◆ **Work instructions**
Scan the records below for the word "ifdef". Copy each line where it appears.

Top of Dataset extract

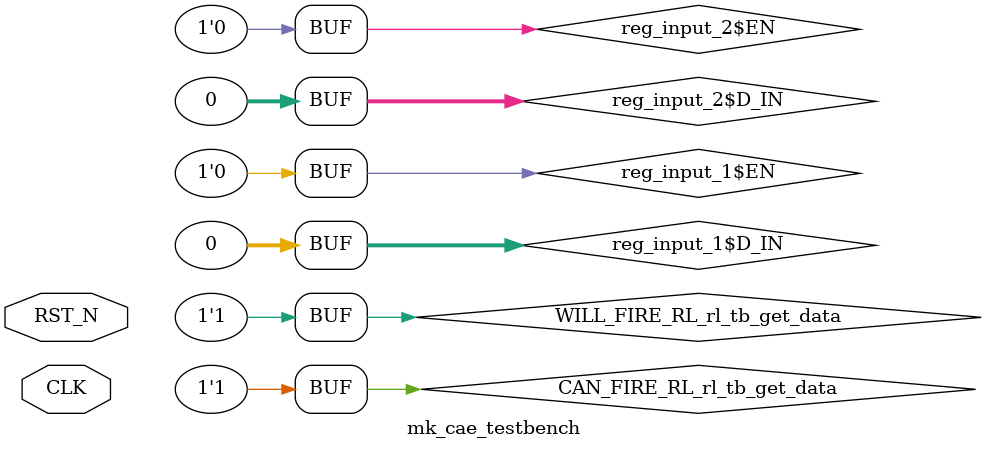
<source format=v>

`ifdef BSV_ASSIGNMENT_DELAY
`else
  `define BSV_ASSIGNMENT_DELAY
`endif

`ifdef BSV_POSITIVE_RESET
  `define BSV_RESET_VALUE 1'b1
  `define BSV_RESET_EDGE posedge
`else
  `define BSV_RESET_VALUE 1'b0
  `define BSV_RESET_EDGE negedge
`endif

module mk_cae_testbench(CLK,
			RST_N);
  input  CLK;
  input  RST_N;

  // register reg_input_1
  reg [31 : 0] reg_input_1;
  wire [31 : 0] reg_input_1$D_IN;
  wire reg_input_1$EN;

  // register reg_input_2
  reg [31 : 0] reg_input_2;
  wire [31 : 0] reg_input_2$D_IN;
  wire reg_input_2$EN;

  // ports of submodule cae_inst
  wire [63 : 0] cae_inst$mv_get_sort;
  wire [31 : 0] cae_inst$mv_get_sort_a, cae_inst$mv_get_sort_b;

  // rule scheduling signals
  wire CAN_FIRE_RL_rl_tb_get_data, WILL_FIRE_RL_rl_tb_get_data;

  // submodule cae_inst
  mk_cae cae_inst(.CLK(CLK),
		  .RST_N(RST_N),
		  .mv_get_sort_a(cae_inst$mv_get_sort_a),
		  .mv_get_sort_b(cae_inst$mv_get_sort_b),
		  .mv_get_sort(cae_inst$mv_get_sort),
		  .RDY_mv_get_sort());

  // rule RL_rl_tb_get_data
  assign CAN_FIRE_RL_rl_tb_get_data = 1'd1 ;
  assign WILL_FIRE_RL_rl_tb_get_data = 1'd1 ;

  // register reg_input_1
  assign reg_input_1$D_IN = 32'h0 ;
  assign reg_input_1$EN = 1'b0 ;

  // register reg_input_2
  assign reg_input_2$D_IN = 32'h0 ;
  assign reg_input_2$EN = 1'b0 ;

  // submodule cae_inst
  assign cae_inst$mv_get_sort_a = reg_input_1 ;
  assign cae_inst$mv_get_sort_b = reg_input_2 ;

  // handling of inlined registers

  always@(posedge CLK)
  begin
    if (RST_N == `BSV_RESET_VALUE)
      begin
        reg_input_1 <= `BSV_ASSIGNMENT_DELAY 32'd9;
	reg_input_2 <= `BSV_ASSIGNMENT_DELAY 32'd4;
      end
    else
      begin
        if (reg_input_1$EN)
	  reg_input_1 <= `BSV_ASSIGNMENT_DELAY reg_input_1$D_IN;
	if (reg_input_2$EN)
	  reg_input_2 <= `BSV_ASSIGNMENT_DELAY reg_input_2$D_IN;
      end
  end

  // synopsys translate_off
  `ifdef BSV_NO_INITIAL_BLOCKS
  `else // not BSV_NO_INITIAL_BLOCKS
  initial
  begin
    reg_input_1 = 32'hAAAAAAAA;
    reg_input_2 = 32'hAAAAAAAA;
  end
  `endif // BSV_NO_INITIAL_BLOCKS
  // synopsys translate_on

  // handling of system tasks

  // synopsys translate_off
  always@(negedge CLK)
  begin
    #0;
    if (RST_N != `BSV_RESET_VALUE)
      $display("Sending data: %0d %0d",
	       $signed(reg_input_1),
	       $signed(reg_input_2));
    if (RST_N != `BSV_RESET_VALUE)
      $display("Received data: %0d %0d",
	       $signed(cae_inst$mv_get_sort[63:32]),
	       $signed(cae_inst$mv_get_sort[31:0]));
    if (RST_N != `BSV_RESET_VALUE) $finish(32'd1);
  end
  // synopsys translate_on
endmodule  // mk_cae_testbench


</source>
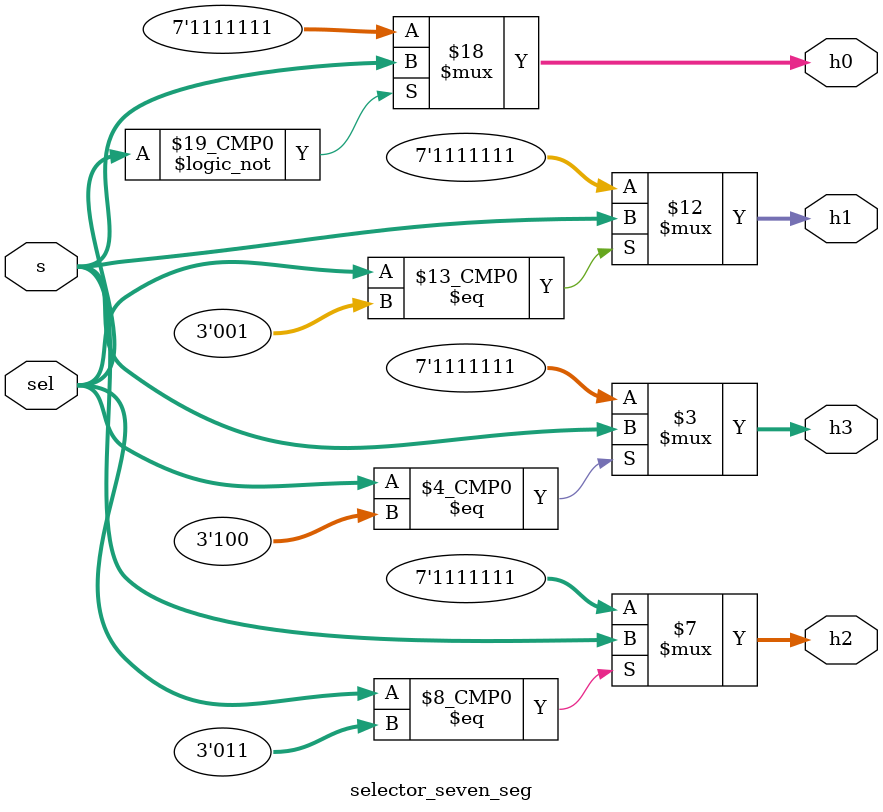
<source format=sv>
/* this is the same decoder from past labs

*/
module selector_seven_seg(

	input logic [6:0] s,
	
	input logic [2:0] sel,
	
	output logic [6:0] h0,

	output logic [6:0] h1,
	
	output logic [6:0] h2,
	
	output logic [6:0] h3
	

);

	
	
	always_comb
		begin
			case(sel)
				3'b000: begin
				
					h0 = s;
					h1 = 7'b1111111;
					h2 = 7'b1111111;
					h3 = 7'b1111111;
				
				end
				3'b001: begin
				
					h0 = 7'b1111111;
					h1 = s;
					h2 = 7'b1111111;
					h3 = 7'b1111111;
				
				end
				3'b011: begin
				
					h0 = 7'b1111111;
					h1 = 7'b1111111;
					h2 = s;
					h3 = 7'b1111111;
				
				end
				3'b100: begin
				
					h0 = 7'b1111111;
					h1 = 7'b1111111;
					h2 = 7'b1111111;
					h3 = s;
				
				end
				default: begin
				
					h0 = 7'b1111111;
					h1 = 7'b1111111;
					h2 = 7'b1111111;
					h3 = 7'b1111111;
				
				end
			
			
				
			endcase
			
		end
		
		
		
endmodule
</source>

Bottom of Dataset extract

◆ **Written solution**
`ifdef BSV_ASSIGNMENT_DELAY
`ifdef BSV_POSITIVE_RESET
  `ifdef BSV_NO_INITIAL_BLOCKS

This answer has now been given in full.